[Start of section]
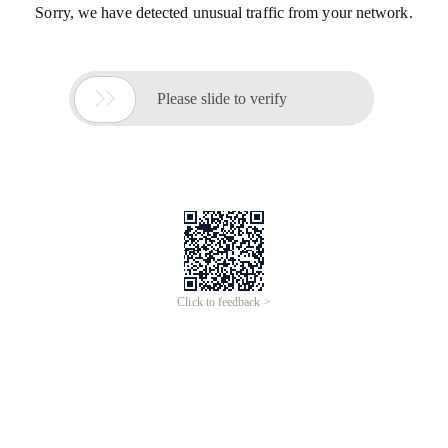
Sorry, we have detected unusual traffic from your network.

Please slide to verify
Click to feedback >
[End of section]
[Start of section]
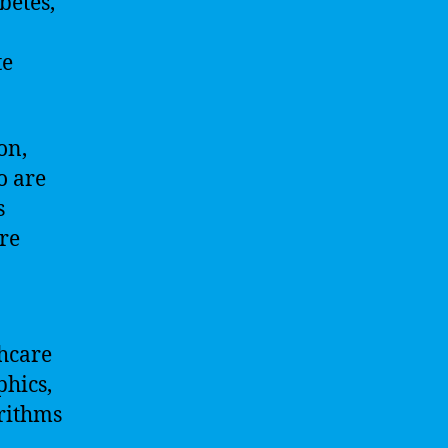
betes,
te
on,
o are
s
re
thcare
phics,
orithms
[End of section]
▶ **Exercise objective**
Please transcribe exactly the lines above from the line that has "Sorry, we have" up to and including the line that has "Click to feedback >"; no other line belongs in the answer.

▶ **Response**
Sorry, we have detected unusual traffic from your network.

Please slide to verify
Click to feedback >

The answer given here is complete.